Can use of the Internet, supplemented by distribution to bookstores rather than to newsstands, solve the advertising/promotional problem of attracting new subscribers that used to be solved by putting extra copies out on the newsstand? No one yet knows—but most of the magazine editors I know are giving it their best shot.
As use of Internet Web sites to push sales of the physical product through subscriptions is becoming increasingly important, I’m going to list the URLs for those magazines that have Web sites: Asimov’s site is at www.asimovs.com. Analog’s site is at www.analogsf.com. The Magazine of Fantasy & Science Fiction’s site is at www.sfsite.com/fsf/. Interzone’s site is at www.sfsite.com/interzone/. Realms of Fantasy doesn’t have a Web site per se, although content from it can be found on www.scifi.now.com The amount of activity varies widely from site to site, but the important thing about all of the sites is that you can subscribe to the magazines there, electronically, online, with just a few clicks of some buttons, no stamps, no envelopes, and no trips to the post-office required. And you can subscribe from overseas just as easily as you can from the United States, something that was formerly difficult-to-impossible. Internet sites such as Peanut Press (www.peanutpress.com) and Fictionwise (www.fictionwise.com), which sell electronic downloadable versions of the magazines to be read on your PDA or home computer, are also becoming important.
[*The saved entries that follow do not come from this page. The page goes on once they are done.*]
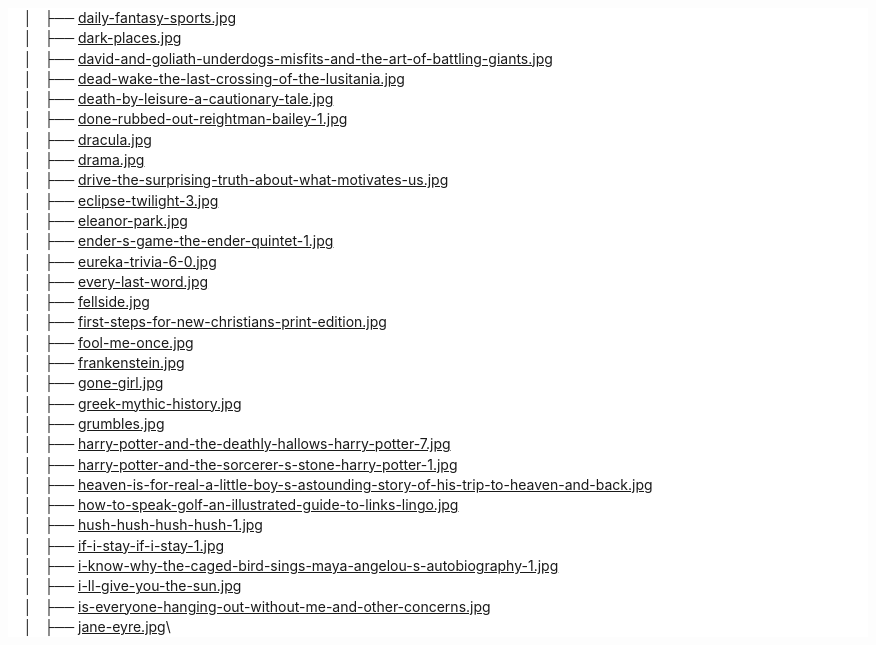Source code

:     │   ├──
[daily-fantasy-sports.jpg](data//Site/default/daily-fantasy-sports.jpg)\
    │   ├── [dark-places.jpg](data//Site/default/dark-places.jpg)\
    │   ├──
[david-and-goliath-underdogs-misfits-and-the-art-of-battling-giants.jpg](data//Site/default/david-and-goliath-underdogs-misfits-and-the-art-of-battling-giants.jpg)\
    │   ├──
[dead-wake-the-last-crossing-of-the-lusitania.jpg](data//Site/default/dead-wake-the-last-crossing-of-the-lusitania.jpg)\
    │   ├──
[death-by-leisure-a-cautionary-tale.jpg](data//Site/default/death-by-leisure-a-cautionary-tale.jpg)\
    │   ├──
[done-rubbed-out-reightman-bailey-1.jpg](data//Site/default/done-rubbed-out-reightman-bailey-1.jpg)\
    │   ├── [dracula.jpg](data//Site/default/dracula.jpg)\
    │   ├── [drama.jpg](data//Site/default/drama.jpg)\
    │   ├──
[drive-the-surprising-truth-about-what-motivates-us.jpg](data//Site/default/drive-the-surprising-truth-about-what-motivates-us.jpg)\
    │   ├──
[eclipse-twilight-3.jpg](data//Site/default/eclipse-twilight-3.jpg)\
    │   ├── [eleanor-park.jpg](data//Site/default/eleanor-park.jpg)\
    │   ├──
[ender-s-game-the-ender-quintet-1.jpg](data//Site/default/ender-s-game-the-ender-quintet-1.jpg)\
    │   ├──
[eureka-trivia-6-0.jpg](data//Site/default/eureka-trivia-6-0.jpg)\
    │   ├──
[every-last-word.jpg](data//Site/default/every-last-word.jpg)\
    │   ├── [fellside.jpg](data//Site/default/fellside.jpg)\
    │   ├──
[first-steps-for-new-christians-print-edition.jpg](data//Site/default/first-steps-for-new-christians-print-edition.jpg)\
    │   ├── [fool-me-once.jpg](data//Site/default/fool-me-once.jpg)\
    │   ├── [frankenstein.jpg](data//Site/default/frankenstein.jpg)\
    │   ├── [gone-girl.jpg](data//Site/default/gone-girl.jpg)\
    │   ├──
[greek-mythic-history.jpg](data//Site/default/greek-mythic-history.jpg)\
    │   ├── [grumbles.jpg](data//Site/default/grumbles.jpg)\
    │   ├──
[harry-potter-and-the-deathly-hallows-harry-potter-7.jpg](data//Site/default/harry-potter-and-the-deathly-hallows-harry-potter-7.jpg)\
    │   ├──
[harry-potter-and-the-sorcerer-s-stone-harry-potter-1.jpg](data//Site/default/harry-potter-and-the-sorcerer-s-stone-harry-potter-1.jpg)\
    │   ├──
[heaven-is-for-real-a-little-boy-s-astounding-story-of-his-trip-to-heaven-and-back.jpg](data//Site/default/heaven-is-for-real-a-little-boy-s-astounding-story-of-his-trip-to-heaven-and-back.jpg)\
    │   ├──
[how-to-speak-golf-an-illustrated-guide-to-links-lingo.jpg](data//Site/default/how-to-speak-golf-an-illustrated-guide-to-links-lingo.jpg)\
    │   ├──
[hush-hush-hush-hush-1.jpg](data//Site/default/hush-hush-hush-hush-1.jpg)\
    │   ├──
[if-i-stay-if-i-stay-1.jpg](data//Site/default/if-i-stay-if-i-stay-1.jpg)\
    │   ├──
[i-know-why-the-caged-bird-sings-maya-angelou-s-autobiography-1.jpg](data//Site/default/i-know-why-the-caged-bird-sings-maya-angelou-s-autobiography-1.jpg)\
    │   ├──
[i-ll-give-you-the-sun.jpg](data//Site/default/i-ll-give-you-the-sun.jpg)\
    │   ├──
[is-everyone-hanging-out-without-me-and-other-concerns.jpg](data//Site/default/is-everyone-hanging-out-without-me-and-other-concerns.jpg)\
    │   ├── [jane-eyre.jpg](data//Site/default/jane-eyre.jpg)\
At any rate, to get down to hard figures, Asimov’s Science Fiction registered a 1.7 loss in overall circulation in 2002, gaining 504 in subscriptions, but losing 1,078 in newsstand sales. Analog Science Fiction & Fact registered a 2.4% loss in overall circulation in 2002, gaining 490 in newsstand sales but losing 1,504 in subscriptions. The Magazine of Fantasy & Science Fiction registered a 10.1% loss in overall circulation, gaining 374 in newsstand sales, but losing 3,038 in subscriptions. Interzone held steady at a circulation of about 4,000 copies, as it has for several years, more or less evenly split between subscriptions and newsstand sales. No circulation figures for Realms of Fantasy were available.